Ronald L. Trowbridge is correct about the piper. That is why a handful of colleges (including his own) have resisted all forms of federal funding and why some private schools would eschew government vouchers if and when these become widely available.
Insisting that private education remain wholly independent is an honorable position, but it carries a painful trade-off, virtually guaranteeing that few low-income students—the youngsters least well-served by today’s public schools—will ever enjoy the educational benefits of nongovernment schools. I support voucher and scholarship schemes focused on these children because I believe there is a powerful public interest in getting them a decent education. A number of private schools stand ready to serve them (as do such innovative educational hybrids as “charter” schools). But I respect the right of schools that agree with Mr. Trowbridge to opt for maximum freedom instead.
Susan Jordan has accurately expanded an important point that I merely alluded to. I welcome the addition, noting only that a goodly portion of the judicial activism she cites has been quietly embraced by timid educators and elected officials who would rather be able to say “the judge made me do it” than shoulder responsibility for making politically sticky decisions themselves.

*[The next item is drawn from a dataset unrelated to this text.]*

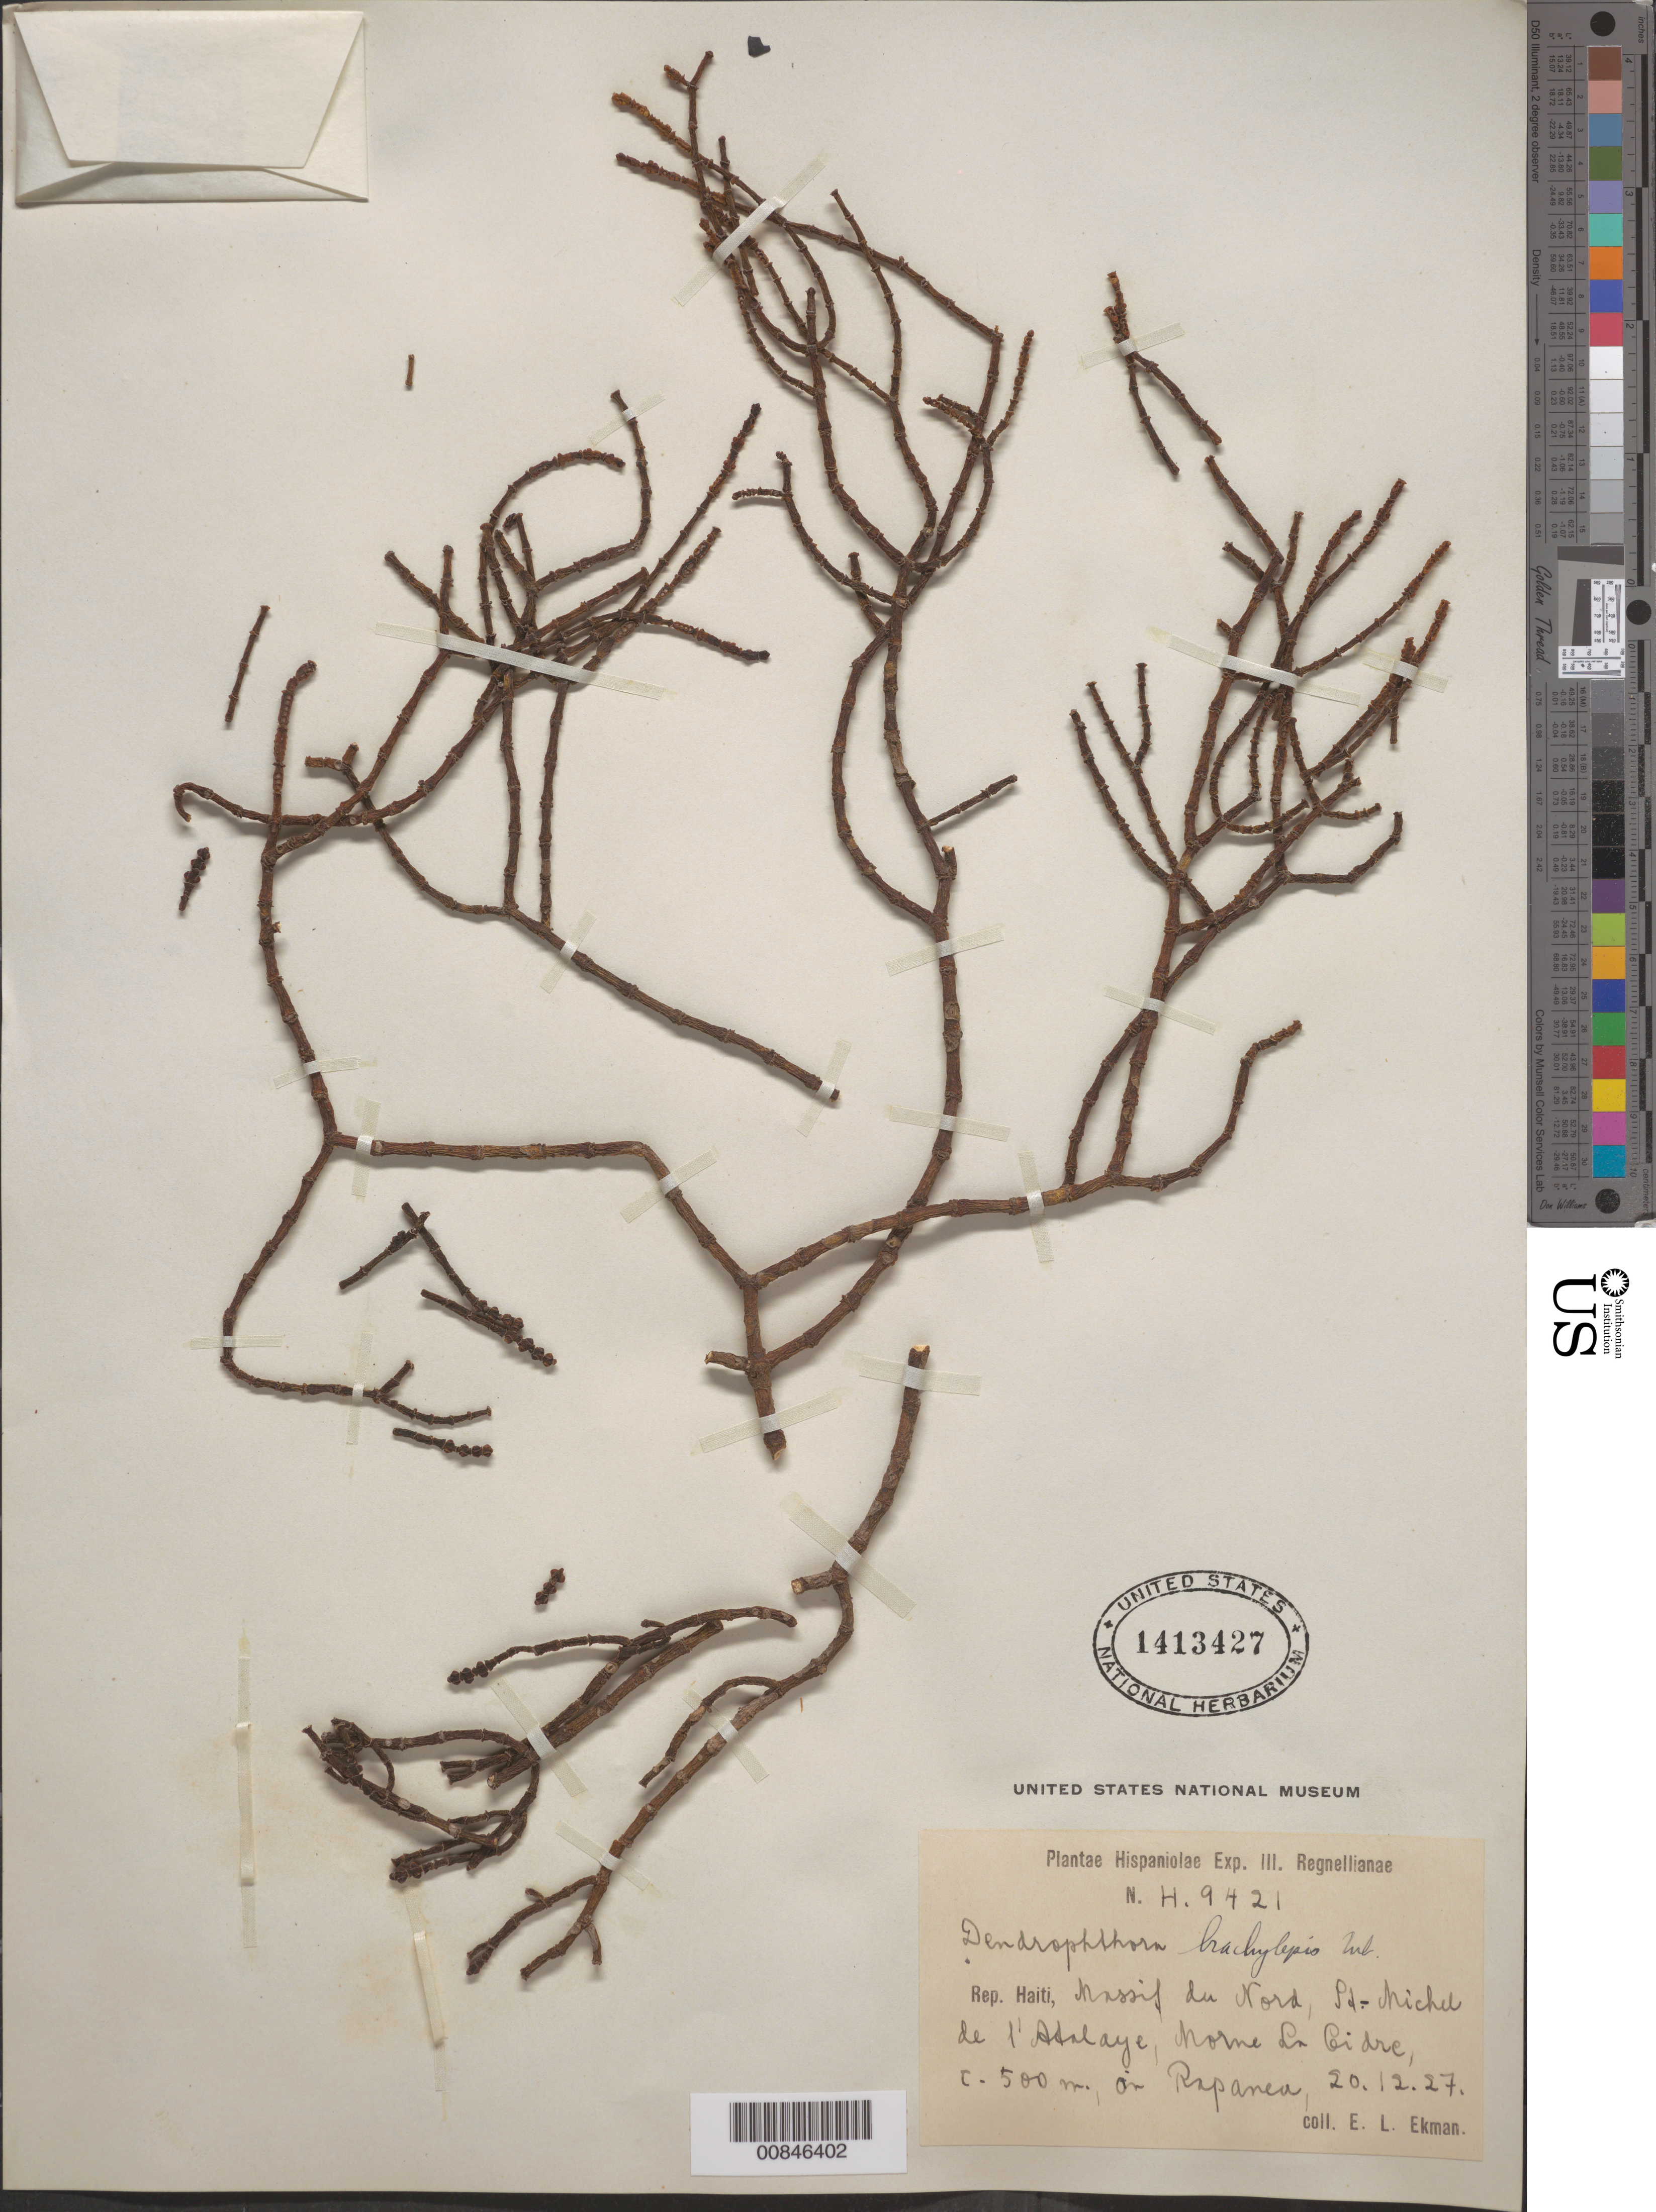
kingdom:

Michael J. Lynch and Walter A. McDougall are right that the widening of career opportunities for women has drawn much talent out of the classroom. But there is little point in weeping about this. In any case, as I watch lines of capable people, men and women alike, form to apply for teaching jobs in the now over-400 charter schools, it appears that there is still plenty of talent available. What we need are more schools worth teaching in and reasonable rules for gaining entry to them.